Please is is there any way to extract all the eukaryotic reads from the non-redundant NCBI database ? What would be the exact command line that would help me to do that ? or where can I find the non-redundant Eukaryotic database ?
Thanks in advance for your support
DD
This tutorial recursively gets all taxID's which belong to a higher level taxID. These would be needed to get all sequences under the top level taxID (e.g. eukaryota).
Thanks for sharing the tutorial , I am following the discussion and read the tutorial to see if could filter the the nr based on taxonomy
DD
I am following to this tutorial to filter the non-redundant database but I get stock in step 3. You suggest to NOT directly download nr.gz from ncbi ftp, in which the FASTA headers are not well formatted. However the link you provide to download the pre-formatted nr database is not working.
Please where can get the nr database that is well formatted to wok with this tutorial ?
Thanks in advance
ftp://ftp.ncbi.nlm.nih.gov/blast/db
I am getting a problem with taxonkit tutorial. I get stock in the step 3 (option 1). After retrieving FASTA sequences from pre-formated blastdb, the perl one-liner that used to unfold records having mulitple accessions output an empty nr.$id.fa.gz.
Please any suggestions ?
so, is it 6656 or 6665?
Sorry, it was a problem in editing the message. the id is 6656
What's your taxid ??? 6656 is just the example.
I need to retrieve get a new database for Chlorophyta with taxid 3041. the perl one-liner script outputs an empty file for watever taxid I use . I could not even reproduce the tutorial. It could be trivial but I don't know why I don't get it.

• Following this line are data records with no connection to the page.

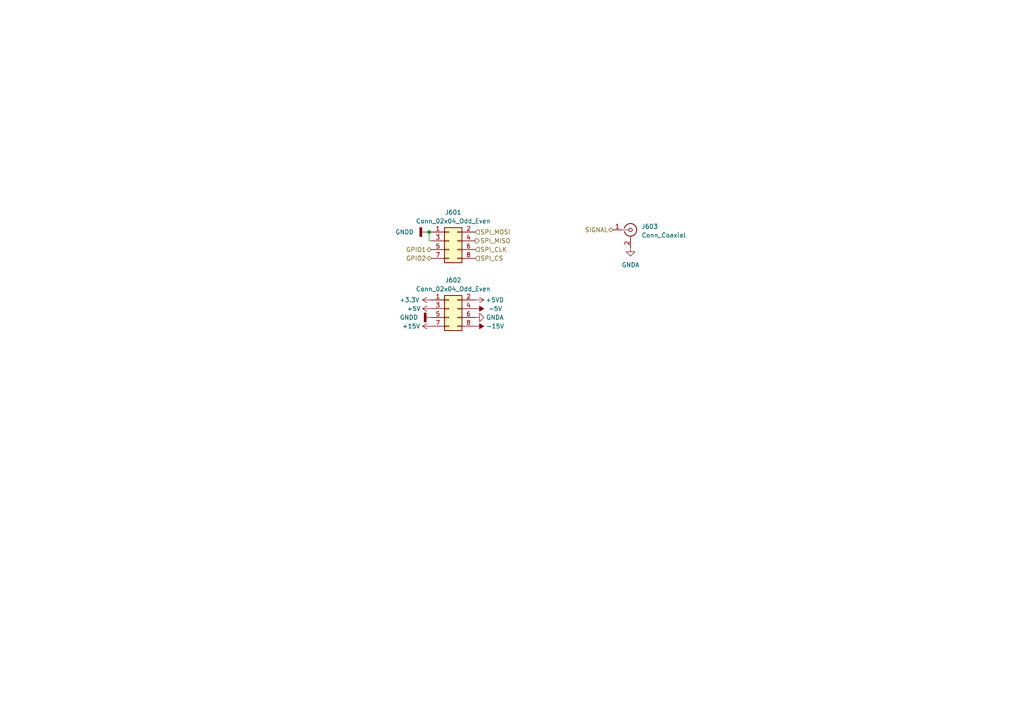
<source format=kicad_sch>
(kicad_sch (version 20230121) (generator eeschema)

  (uuid 45aabc91-fc62-4983-85e8-1dd52fb37a69)

  (paper "A4")

  

  (junction (at 124.46 67.31) (diameter 0) (color 0 0 0 0)
    (uuid b145516f-7cca-4b22-aa7b-cf083d6c00ca)
  )

  (wire (pts (xy 124.46 67.31) (xy 125.095 67.31))
    (stroke (width 0) (type default))
    (uuid 229390f9-3452-4a14-b253-813f56d2c76f)
  )
  (wire (pts (xy 124.46 69.85) (xy 125.095 69.85))
    (stroke (width 0) (type default))
    (uuid 857bd001-4c03-47e5-9d16-3d52b80f461b)
  )
  (wire (pts (xy 124.46 67.31) (xy 124.46 69.85))
    (stroke (width 0) (type default))
    (uuid 9502b950-48dc-4dc7-be00-0e680173c9b4)
  )
  (wire (pts (xy 123.825 67.31) (xy 124.46 67.31))
    (stroke (width 0) (type default))
    (uuid a9f42b59-22c1-41fb-abbe-f564a4438438)
  )

  (hierarchical_label "SPI_MISO" (shape output) (at 137.795 69.85 0) (fields_autoplaced)
    (effects (font (size 1.27 1.27)) (justify left))
    (uuid 0a4f5301-7d24-413c-bab0-dccc48b1ccf0)
  )
  (hierarchical_label "GPIO1" (shape bidirectional) (at 125.095 72.39 180) (fields_autoplaced)
    (effects (font (size 1.27 1.27)) (justify right))
    (uuid 423647e5-2478-40fa-810f-2c52323bc12a)
  )
  (hierarchical_label "SPI_CLK" (shape input) (at 137.795 72.39 0) (fields_autoplaced)
    (effects (font (size 1.27 1.27)) (justify left))
    (uuid 9a4498d7-569a-4cb4-9135-3d4fcf47447f)
  )
  (hierarchical_label "GPIO2" (shape bidirectional) (at 125.095 74.93 180) (fields_autoplaced)
    (effects (font (size 1.27 1.27)) (justify right))
    (uuid b9ddc2f6-da8d-4543-a37a-c39a29aea0bd)
  )
  (hierarchical_label "SPI_CS" (shape input) (at 137.795 74.93 0) (fields_autoplaced)
    (effects (font (size 1.27 1.27)) (justify left))
    (uuid be9ac487-7f05-443e-a82a-3547c5d08371)
  )
  (hierarchical_label "SPI_MOSI" (shape input) (at 137.795 67.31 0) (fields_autoplaced)
    (effects (font (size 1.27 1.27)) (justify left))
    (uuid c7639ad4-b365-4b79-a13e-47136932933d)
  )
  (hierarchical_label "SIGNAL" (shape bidirectional) (at 177.8 66.675 180) (fields_autoplaced)
    (effects (font (size 1.27 1.27)) (justify right))
    (uuid fb48824c-5d98-418a-9b7f-318eebb62401)
  )

  (symbol (lib_id "Connector_Generic:Conn_02x04_Odd_Even") (at 130.175 69.85 0) (unit 1)
    (in_bom yes) (on_board yes) (dnp no) (fields_autoplaced)
    (uuid 58bf65a7-84e0-4929-a23f-603e12c55010)
    (property "Reference" "J601" (at 131.445 61.595 0)
      (effects (font (size 1.27 1.27)))
    )
    (property "Value" "Conn_02x04_Odd_Even" (at 131.445 64.135 0)
      (effects (font (size 1.27 1.27)))
    )
    (property "Footprint" "Connector_PinHeader_2.54mm:PinHeader_2x04_P2.54mm_Vertical" (at 130.175 69.85 0)
      (effects (font (size 1.27 1.27)) hide)
    )
    (property "Datasheet" "~" (at 130.175 69.85 0)
      (effects (font (size 1.27 1.27)) hide)
    )
    (pin "1" (uuid 03124619-f635-4ee6-b73b-5cd2d8294df1))
    (pin "2" (uuid 6020fc86-a40f-4f83-8d12-bd1ea9a9b865))
    (pin "3" (uuid 30c3def6-c012-41f2-9683-be987152bad0))
    (pin "4" (uuid f7b37351-5c4d-4d36-8229-0207ce93468d))
    (pin "5" (uuid 98358ba4-14dc-42e5-9bdd-239ecf9b9ac2))
    (pin "6" (uuid a85e0617-7660-423c-a587-adfc9fa10ff7))
    (pin "7" (uuid d8ad571d-d9a8-4ce4-ba84-f9f4261c31ab))
    (pin "8" (uuid 62638dc8-4022-4645-a598-067c6e442414))
    (instances
      (project "ETH1CFGEN1A"
        (path "/44bc1157-6d68-4ab3-afc0-b8d9f089cc50/2b043485-ed83-4448-a591-edaf95c93460"
          (reference "J601") (unit 1)
        )
      )
    )
  )

  (symbol (lib_id "power:GNDA") (at 137.795 92.075 90) (unit 1)
    (in_bom yes) (on_board yes) (dnp no) (fields_autoplaced)
    (uuid 71df4240-2acc-4aea-b779-12e6c86027d1)
    (property "Reference" "#PWR0608" (at 144.145 92.075 0)
      (effects (font (size 1.27 1.27)) hide)
    )
    (property "Value" "GNDA" (at 140.97 92.075 90)
      (effects (font (size 1.27 1.27)) (justify right))
    )
    (property "Footprint" "" (at 137.795 92.075 0)
      (effects (font (size 1.27 1.27)) hide)
    )
    (property "Datasheet" "" (at 137.795 92.075 0)
      (effects (font (size 1.27 1.27)) hide)
    )
    (pin "1" (uuid 266b108a-75f5-478e-a4e3-0fab8ed1d86b))
    (instances
      (project "ETH1CFGEN1A"
        (path "/44bc1157-6d68-4ab3-afc0-b8d9f089cc50/2b043485-ed83-4448-a591-edaf95c93460"
          (reference "#PWR0608") (unit 1)
        )
      )
    )
  )

  (symbol (lib_id "power:GNDD") (at 123.825 67.31 270) (unit 1)
    (in_bom yes) (on_board yes) (dnp no) (fields_autoplaced)
    (uuid 7bdf9b6d-9ced-4fa0-9ab3-d02ef61cd254)
    (property "Reference" "#PWR0601" (at 117.475 67.31 0)
      (effects (font (size 1.27 1.27)) hide)
    )
    (property "Value" "GNDD" (at 120.015 67.31 90)
      (effects (font (size 1.27 1.27)) (justify right))
    )
    (property "Footprint" "" (at 123.825 67.31 0)
      (effects (font (size 1.27 1.27)) hide)
    )
    (property "Datasheet" "" (at 123.825 67.31 0)
      (effects (font (size 1.27 1.27)) hide)
    )
    (pin "1" (uuid bb86e5b0-024c-4aff-870d-1f61ed6e3e5d))
    (instances
      (project "ETH1CFGEN1A"
        (path "/44bc1157-6d68-4ab3-afc0-b8d9f089cc50/2b043485-ed83-4448-a591-edaf95c93460"
          (reference "#PWR0601") (unit 1)
        )
      )
    )
  )

  (symbol (lib_id "Connector_Generic:Conn_02x04_Odd_Even") (at 130.175 89.535 0) (unit 1)
    (in_bom yes) (on_board yes) (dnp no) (fields_autoplaced)
    (uuid 7e08fea5-d0e3-4210-923f-5fea7b37eaf4)
    (property "Reference" "J602" (at 131.445 81.28 0)
      (effects (font (size 1.27 1.27)))
    )
    (property "Value" "Conn_02x04_Odd_Even" (at 131.445 83.82 0)
      (effects (font (size 1.27 1.27)))
    )
    (property "Footprint" "Connector_PinHeader_2.54mm:PinHeader_2x04_P2.54mm_Vertical" (at 130.175 89.535 0)
      (effects (font (size 1.27 1.27)) hide)
    )
    (property "Datasheet" "~" (at 130.175 89.535 0)
      (effects (font (size 1.27 1.27)) hide)
    )
    (pin "1" (uuid 5b9ed8bc-51fd-4961-b680-1bc199c4ec6e))
    (pin "2" (uuid 39fd28ed-397d-41ea-8edf-d38eb5c2e6a5))
    (pin "3" (uuid 188aa6b2-c451-4cdf-b334-926414dfed4d))
    (pin "4" (uuid 7b8241c1-dfbd-4113-99cd-b9a5653a6c5c))
    (pin "5" (uuid 4ec56a58-5cbe-4bec-ba92-bd0f838635b7))
    (pin "6" (uuid ea1a6bbe-9cca-43f5-876f-e60fe356262a))
    (pin "7" (uuid 4870ff3c-df52-4f6d-9ab3-9ba404971f24))
    (pin "8" (uuid d3d451c7-e0aa-4141-8768-47a787b0003e))
    (instances
      (project "ETH1CFGEN1A"
        (path "/44bc1157-6d68-4ab3-afc0-b8d9f089cc50/2b043485-ed83-4448-a591-edaf95c93460"
          (reference "J602") (unit 1)
        )
      )
    )
  )

  (symbol (lib_id "power:+3.3V") (at 125.095 86.995 90) (unit 1)
    (in_bom yes) (on_board yes) (dnp no)
    (uuid 85e8c598-3196-4cd5-bfba-2f9fd6324cc2)
    (property "Reference" "#PWR0719" (at 128.905 86.995 0)
      (effects (font (size 1.27 1.27)) hide)
    )
    (property "Value" "+3.3V" (at 118.745 86.995 90)
      (effects (font (size 1.27 1.27)))
    )
    (property "Footprint" "" (at 125.095 86.995 0)
      (effects (font (size 1.27 1.27)) hide)
    )
    (property "Datasheet" "" (at 125.095 86.995 0)
      (effects (font (size 1.27 1.27)) hide)
    )
    (pin "1" (uuid 58433b15-185a-4d84-8ad0-113044b982c4))
    (instances
      (project "ETH1CFGEN1A"
        (path "/44bc1157-6d68-4ab3-afc0-b8d9f089cc50/61e965c1-e946-4500-a63b-fb711a3a2ae7"
          (reference "#PWR0719") (unit 1)
        )
        (path "/44bc1157-6d68-4ab3-afc0-b8d9f089cc50/2b043485-ed83-4448-a591-edaf95c93460"
          (reference "#PWR0602") (unit 1)
        )
      )
    )
  )

  (symbol (lib_id "power:+5V") (at 125.095 89.535 90) (unit 1)
    (in_bom yes) (on_board yes) (dnp no)
    (uuid 90a65880-76f5-440c-8f7f-0f4f2fe5ac53)
    (property "Reference" "#PWR0731" (at 128.905 89.535 0)
      (effects (font (size 1.27 1.27)) hide)
    )
    (property "Value" "+5V" (at 120.015 89.535 90)
      (effects (font (size 1.27 1.27)))
    )
    (property "Footprint" "" (at 125.095 89.535 0)
      (effects (font (size 1.27 1.27)) hide)
    )
    (property "Datasheet" "" (at 125.095 89.535 0)
      (effects (font (size 1.27 1.27)) hide)
    )
    (pin "1" (uuid 58f2d34e-d355-45e8-b529-975c0682951a))
    (instances
      (project "ETH1CFGEN1A"
        (path "/44bc1157-6d68-4ab3-afc0-b8d9f089cc50/61e965c1-e946-4500-a63b-fb711a3a2ae7"
          (reference "#PWR0731") (unit 1)
        )
        (path "/44bc1157-6d68-4ab3-afc0-b8d9f089cc50/2b043485-ed83-4448-a591-edaf95c93460"
          (reference "#PWR0603") (unit 1)
        )
      )
    )
  )

  (symbol (lib_id "power:+15V") (at 125.095 94.615 90) (unit 1)
    (in_bom yes) (on_board yes) (dnp no) (fields_autoplaced)
    (uuid 9db7eb89-74c1-4f0e-9527-d9348f2e5c97)
    (property "Reference" "#PWR0721" (at 128.905 94.615 0)
      (effects (font (size 1.27 1.27)) hide)
    )
    (property "Value" "+15V" (at 121.92 94.615 90)
      (effects (font (size 1.27 1.27)) (justify left))
    )
    (property "Footprint" "" (at 125.095 94.615 0)
      (effects (font (size 1.27 1.27)) hide)
    )
    (property "Datasheet" "" (at 125.095 94.615 0)
      (effects (font (size 1.27 1.27)) hide)
    )
    (pin "1" (uuid d7951236-0a66-4eb7-8744-cc89a5daf096))
    (instances
      (project "ETH1CFGEN1A"
        (path "/44bc1157-6d68-4ab3-afc0-b8d9f089cc50/61e965c1-e946-4500-a63b-fb711a3a2ae7"
          (reference "#PWR0721") (unit 1)
        )
        (path "/44bc1157-6d68-4ab3-afc0-b8d9f089cc50/2b043485-ed83-4448-a591-edaf95c93460"
          (reference "#PWR0605") (unit 1)
        )
      )
    )
  )

  (symbol (lib_id "power:-5V") (at 137.795 89.535 270) (unit 1)
    (in_bom yes) (on_board yes) (dnp no) (fields_autoplaced)
    (uuid af35bd00-ccef-4ec3-aa2a-23983fc80063)
    (property "Reference" "#PWR0732" (at 140.335 89.535 0)
      (effects (font (size 1.27 1.27)) hide)
    )
    (property "Value" "-5V" (at 141.605 89.535 90)
      (effects (font (size 1.27 1.27)) (justify left))
    )
    (property "Footprint" "" (at 137.795 89.535 0)
      (effects (font (size 1.27 1.27)) hide)
    )
    (property "Datasheet" "" (at 137.795 89.535 0)
      (effects (font (size 1.27 1.27)) hide)
    )
    (pin "1" (uuid 68ce7ae5-891a-4682-a4b4-87e8ef9520aa))
    (instances
      (project "ETH1CFGEN1A"
        (path "/44bc1157-6d68-4ab3-afc0-b8d9f089cc50/61e965c1-e946-4500-a63b-fb711a3a2ae7"
          (reference "#PWR0732") (unit 1)
        )
        (path "/44bc1157-6d68-4ab3-afc0-b8d9f089cc50/2b043485-ed83-4448-a591-edaf95c93460"
          (reference "#PWR0607") (unit 1)
        )
      )
    )
  )

  (symbol (lib_id "power:GNDD") (at 125.095 92.075 270) (unit 1)
    (in_bom yes) (on_board yes) (dnp no) (fields_autoplaced)
    (uuid c659e328-bc8b-4d6e-9a3c-e8f33eeb9aca)
    (property "Reference" "#PWR0604" (at 118.745 92.075 0)
      (effects (font (size 1.27 1.27)) hide)
    )
    (property "Value" "GNDD" (at 121.285 92.075 90)
      (effects (font (size 1.27 1.27)) (justify right))
    )
    (property "Footprint" "" (at 125.095 92.075 0)
      (effects (font (size 1.27 1.27)) hide)
    )
    (property "Datasheet" "" (at 125.095 92.075 0)
      (effects (font (size 1.27 1.27)) hide)
    )
    (pin "1" (uuid ac185b1e-f8a1-4639-b70d-3946956269bc))
    (instances
      (project "ETH1CFGEN1A"
        (path "/44bc1157-6d68-4ab3-afc0-b8d9f089cc50/2b043485-ed83-4448-a591-edaf95c93460"
          (reference "#PWR0604") (unit 1)
        )
      )
    )
  )

  (symbol (lib_id "Connector:Conn_Coaxial") (at 182.88 66.675 0) (unit 1)
    (in_bom yes) (on_board yes) (dnp no) (fields_autoplaced)
    (uuid d9ca39be-6e7f-4d44-9869-07ec08c0bec8)
    (property "Reference" "J603" (at 186.055 65.6982 0)
      (effects (font (size 1.27 1.27)) (justify left))
    )
    (property "Value" "Conn_Coaxial" (at 186.055 68.2382 0)
      (effects (font (size 1.27 1.27)) (justify left))
    )
    (property "Footprint" "ETH1CFGEN1:NX5032GA" (at 182.88 66.675 0)
      (effects (font (size 1.27 1.27)) hide)
    )
    (property "Datasheet" " ~" (at 182.88 66.675 0)
      (effects (font (size 1.27 1.27)) hide)
    )
    (pin "1" (uuid 0ded303e-f65e-4dff-91ea-937a36f46ce6))
    (pin "2" (uuid fc7ee2b5-425c-4baa-9582-f7fa127e79d7))
    (instances
      (project "ETH1CFGEN1A"
        (path "/44bc1157-6d68-4ab3-afc0-b8d9f089cc50/2b043485-ed83-4448-a591-edaf95c93460"
          (reference "J603") (unit 1)
        )
      )
    )
  )

  (symbol (lib_id "power:-15V") (at 137.795 94.615 270) (unit 1)
    (in_bom yes) (on_board yes) (dnp no) (fields_autoplaced)
    (uuid f281e8bf-2223-4c2e-b56a-90ea77096c6a)
    (property "Reference" "#PWR0722" (at 140.335 94.615 0)
      (effects (font (size 1.27 1.27)) hide)
    )
    (property "Value" "-15V" (at 140.97 94.615 90)
      (effects (font (size 1.27 1.27)) (justify left))
    )
    (property "Footprint" "" (at 137.795 94.615 0)
      (effects (font (size 1.27 1.27)) hide)
    )
    (property "Datasheet" "" (at 137.795 94.615 0)
      (effects (font (size 1.27 1.27)) hide)
    )
    (pin "1" (uuid 4a2998d7-a301-4d1e-a159-26763b998de6))
    (instances
      (project "ETH1CFGEN1A"
        (path "/44bc1157-6d68-4ab3-afc0-b8d9f089cc50/61e965c1-e946-4500-a63b-fb711a3a2ae7"
          (reference "#PWR0722") (unit 1)
        )
        (path "/44bc1157-6d68-4ab3-afc0-b8d9f089cc50/2b043485-ed83-4448-a591-edaf95c93460"
          (reference "#PWR0609") (unit 1)
        )
      )
    )
  )

  (symbol (lib_id "power:GNDA") (at 182.88 71.755 0) (unit 1)
    (in_bom yes) (on_board yes) (dnp no) (fields_autoplaced)
    (uuid fc0dd1fd-e9b2-4db3-9526-0d621dd0c8bd)
    (property "Reference" "#PWR0610" (at 182.88 78.105 0)
      (effects (font (size 1.27 1.27)) hide)
    )
    (property "Value" "GNDA" (at 182.88 76.835 0)
      (effects (font (size 1.27 1.27)))
    )
    (property "Footprint" "" (at 182.88 71.755 0)
      (effects (font (size 1.27 1.27)) hide)
    )
    (property "Datasheet" "" (at 182.88 71.755 0)
      (effects (font (size 1.27 1.27)) hide)
    )
    (pin "1" (uuid 735e8a9b-dc1b-4a86-84e3-739dd7972762))
    (instances
      (project "ETH1CFGEN1A"
        (path "/44bc1157-6d68-4ab3-afc0-b8d9f089cc50/2b043485-ed83-4448-a591-edaf95c93460"
          (reference "#PWR0610") (unit 1)
        )
      )
    )
  )

  (symbol (lib_id "power:+5VD") (at 137.795 86.995 270) (unit 1)
    (in_bom yes) (on_board yes) (dnp no)
    (uuid fc2a9248-49f0-42f9-80c4-2e10ce5da5ee)
    (property "Reference" "#PWR0707" (at 133.985 86.995 0)
      (effects (font (size 1.27 1.27)) hide)
    )
    (property "Value" "+5VD" (at 143.51 86.995 90)
      (effects (font (size 1.27 1.27)))
    )
    (property "Footprint" "" (at 137.795 86.995 0)
      (effects (font (size 1.27 1.27)) hide)
    )
    (property "Datasheet" "" (at 137.795 86.995 0)
      (effects (font (size 1.27 1.27)) hide)
    )
    (pin "1" (uuid 2da29982-c25b-4f1d-a34b-c34a611ca1b6))
    (instances
      (project "ETH1CFGEN1A"
        (path "/44bc1157-6d68-4ab3-afc0-b8d9f089cc50/61e965c1-e946-4500-a63b-fb711a3a2ae7"
          (reference "#PWR0707") (unit 1)
        )
        (path "/44bc1157-6d68-4ab3-afc0-b8d9f089cc50/2b043485-ed83-4448-a591-edaf95c93460"
          (reference "#PWR0606") (unit 1)
        )
      )
    )
  )
)

</source>
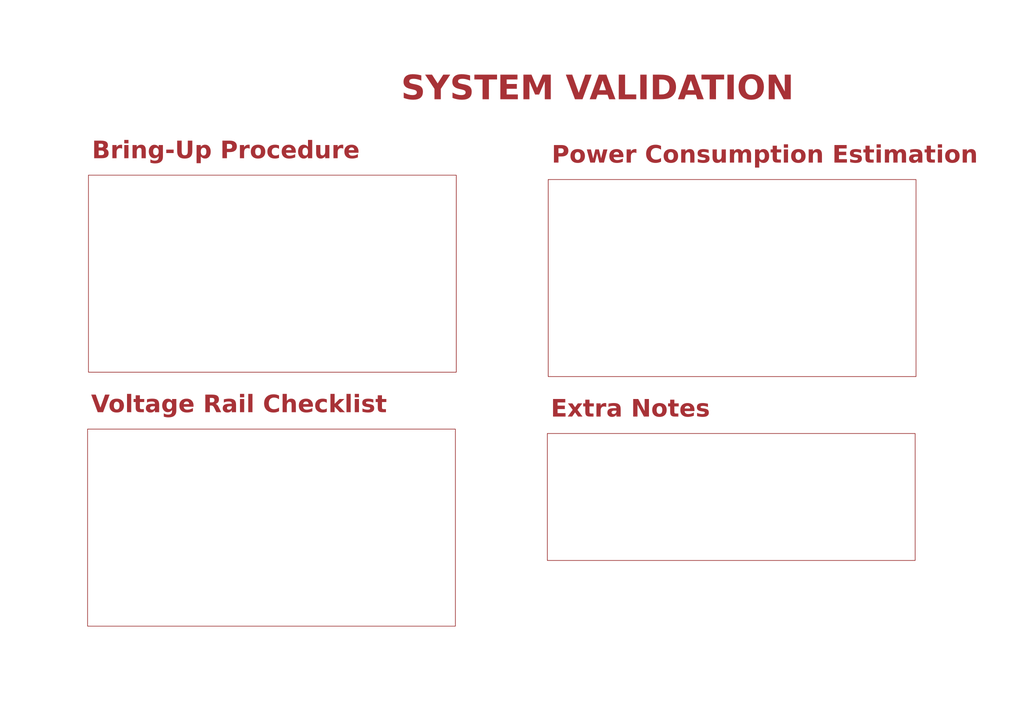
<source format=kicad_sch>
(kicad_sch
	(version 20250114)
	(generator "eeschema")
	(generator_version "9.0")
	(uuid "d4440dba-022e-49b2-97f2-6fc1871c7304")
	(paper "A4")
	(title_block
		(title "Block Diagram")
		(date "2025-04-06")
		(rev "${REVISION}")
		(company "${COMPANY}")
	)
	(lib_symbols)
	(rectangle
		(start 159.004 52.07)
		(end 265.684 109.22)
		(stroke
			(width 0)
			(type solid)
			(color 132 0 0 1)
		)
		(fill
			(type none)
		)
		(uuid 121e445c-4fb4-4b13-8db2-5a15b39b1f73)
	)
	(rectangle
		(start 25.4 124.46)
		(end 132.08 181.61)
		(stroke
			(width 0)
			(type solid)
			(color 132 0 0 1)
		)
		(fill
			(type none)
		)
		(uuid 31de6e55-86f9-486c-a728-1a34a8cd6d5c)
	)
	(rectangle
		(start 158.75 125.73)
		(end 265.43 162.56)
		(stroke
			(width 0)
			(type solid)
			(color 132 0 0 1)
		)
		(fill
			(type none)
		)
		(uuid 3e4c9119-09e3-42f9-a071-c79c30590092)
	)
	(rectangle
		(start 25.654 50.8)
		(end 132.334 107.95)
		(stroke
			(width 0)
			(type solid)
			(color 132 0 0 1)
		)
		(fill
			(type none)
		)
		(uuid 6f420571-3ce1-42cd-a8d1-5f8ea16c63fd)
	)
	(text "Bring-Up Procedure"
		(exclude_from_sim no)
		(at 26.67 48.26 0)
		(effects
			(font
				(face "Agency FB")
				(size 5 5)
				(bold yes)
				(color 162 38 43 0.9411764706)
			)
			(justify left bottom)
		)
		(uuid "20694983-2c8f-43a7-a67d-29cbfcc92da7")
	)
	(text "Power Consumption Estimation"
		(exclude_from_sim no)
		(at 160.02 49.53 0)
		(effects
			(font
				(face "Agency FB")
				(size 5 5)
				(bold yes)
				(color 162 38 43 0.9411764706)
			)
			(justify left bottom)
		)
		(uuid "2299edc0-5538-4436-b892-5a6ed29a13ce")
	)
	(text "SYSTEM VALIDATION"
		(exclude_from_sim no)
		(at 116.332 32.004 0)
		(effects
			(font
				(face "Agency FB")
				(size 7 7)
				(thickness 1)
				(bold yes)
				(color 162 38 43 0.9411764706)
			)
			(justify left bottom)
		)
		(uuid "7e882f1b-d0cc-4573-92a3-f932f531edfa")
	)
	(text "Voltage Rail Checklist"
		(exclude_from_sim no)
		(at 26.416 121.92 0)
		(effects
			(font
				(face "Agency FB")
				(size 5 5)
				(bold yes)
				(color 162 38 43 0.9411764706)
			)
			(justify left bottom)
		)
		(uuid "bfc45913-4fa8-40c4-985b-472a4cea8557")
	)
	(text "Extra Notes"
		(exclude_from_sim no)
		(at 159.766 123.19 0)
		(effects
			(font
				(face "Agency FB")
				(size 5 5)
				(bold yes)
				(color 162 38 43 0.9411764706)
			)
			(justify left bottom)
		)
		(uuid "f567c871-6fe7-460d-950e-d136601afe09")
	)
)

</source>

thank you for your assistance
DD
please paste results of
I'll check it on monday.
Thanks they are copied here :
Note that I could not reproduce the tutorial, the option 2 of the step three works but , but could not pass the stp4 (make blasted). You did not provide how to deal with this error in the case a user would se the the option 2 of the step3. I try try to remove duplicate reads, and suspect this is not the good option.
Thanks again for your assistance
DD
Well, I tried 3041, and every step worked fine.
I also add a faster way to get nr.$taxid.fa.gz from nr.fa.gz, in step 3 option 1.
I can send nr.3041.fa.gz (70M) to you via email, if you give my address or write email to me.
Thanks a lot! Please I would be happy if you can send the nr.$id.fa forme to me at derilus.dieunel@upr.edu or dieunelderilus@gmail.com.
But should keep testing to see where I am wrong, because this is a very interesting tools.